**DATA EXCERPT**
···

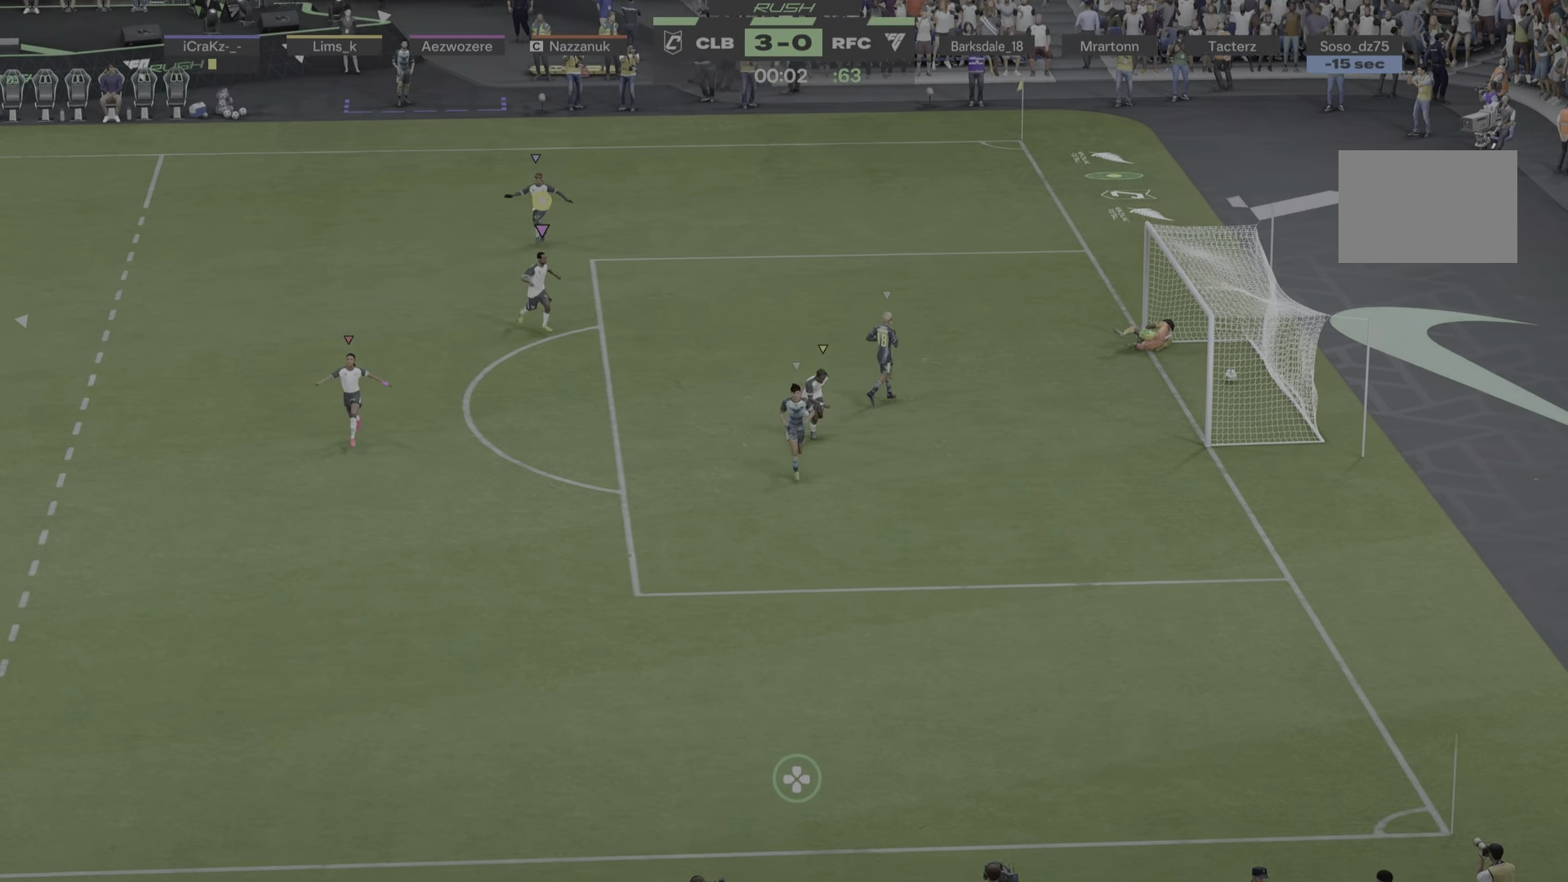
{"buttons": [], "left_stick": "center", "right_stick": "center", "events": []}
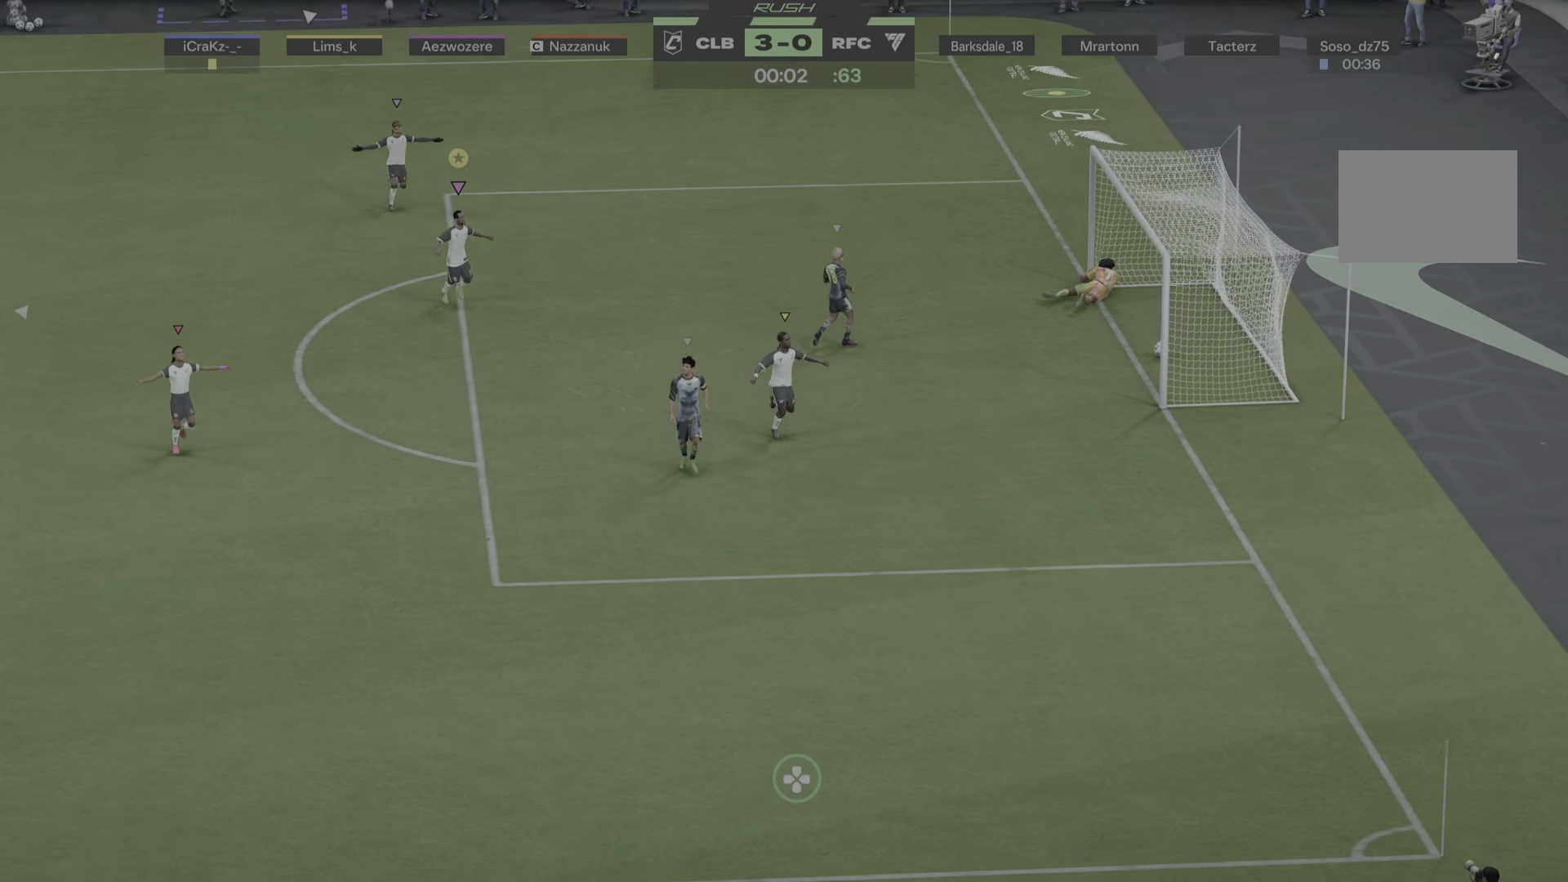
{"buttons": [], "left_stick": "center", "right_stick": "center", "events": []}
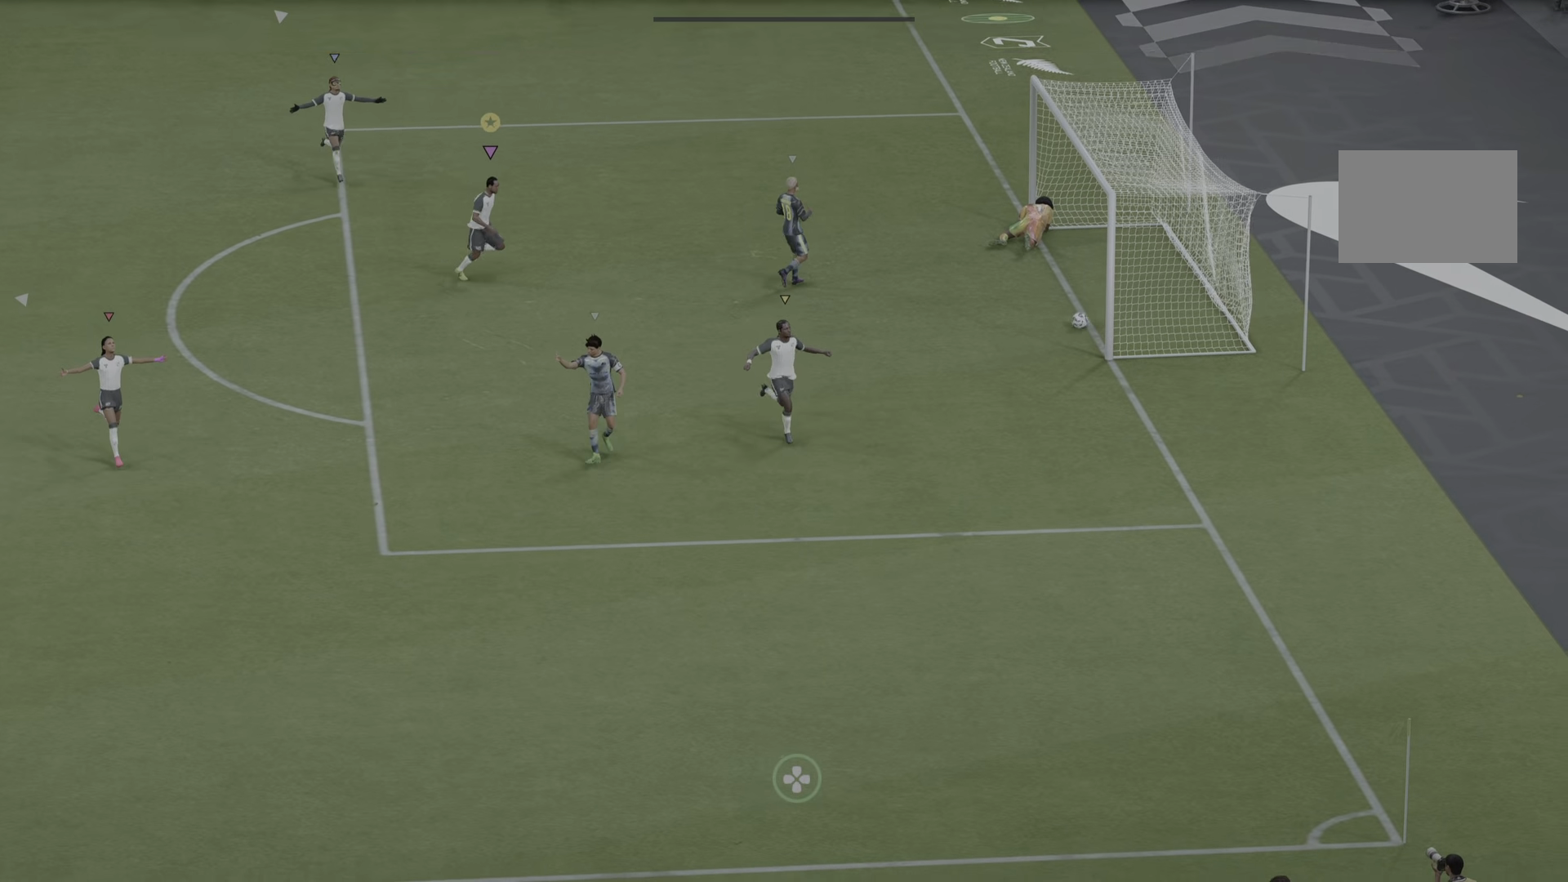
{"buttons": [], "left_stick": "down-right", "right_stick": "center"}
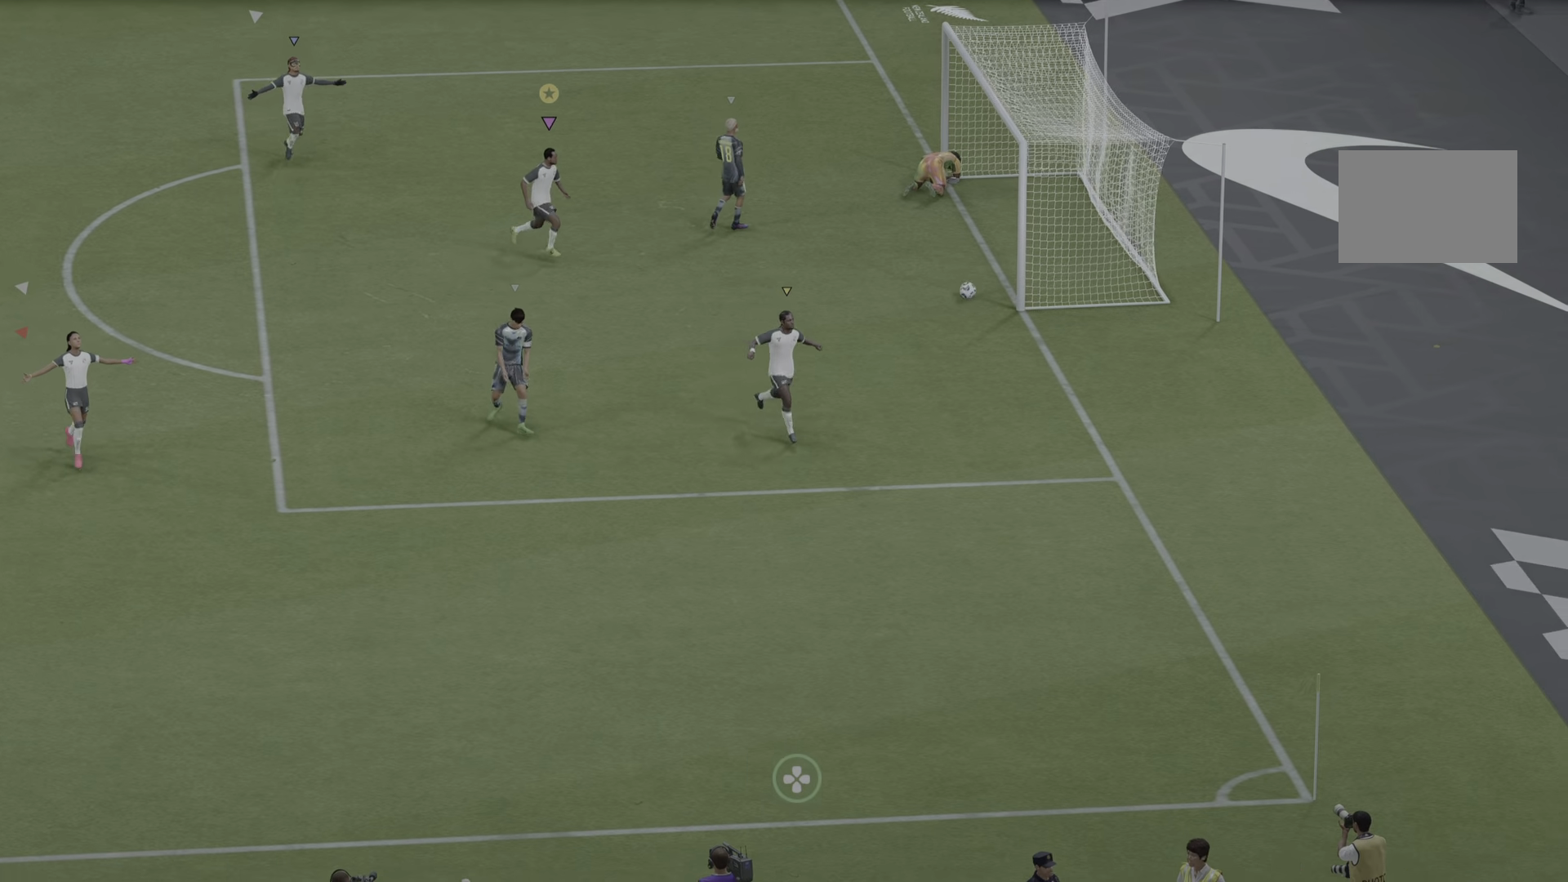
{"buttons": [], "left_stick": "right", "right_stick": "center", "events": [[483, "left_stick", "right"]]}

···

**WHAT YOU HAVE TO DO**
In your copy of the material, every word must match and no image should appear.

**RESULT**
{"buttons": [], "left_stick": "center", "right_stick": "center", "events": []}
{"buttons": [], "left_stick": "center", "right_stick": "center", "events": []}
{"buttons": [], "left_stick": "down-right", "right_stick": "center"}
{"buttons": [], "left_stick": "right", "right_stick": "center", "events": [[483, "left_stick", "right"]]}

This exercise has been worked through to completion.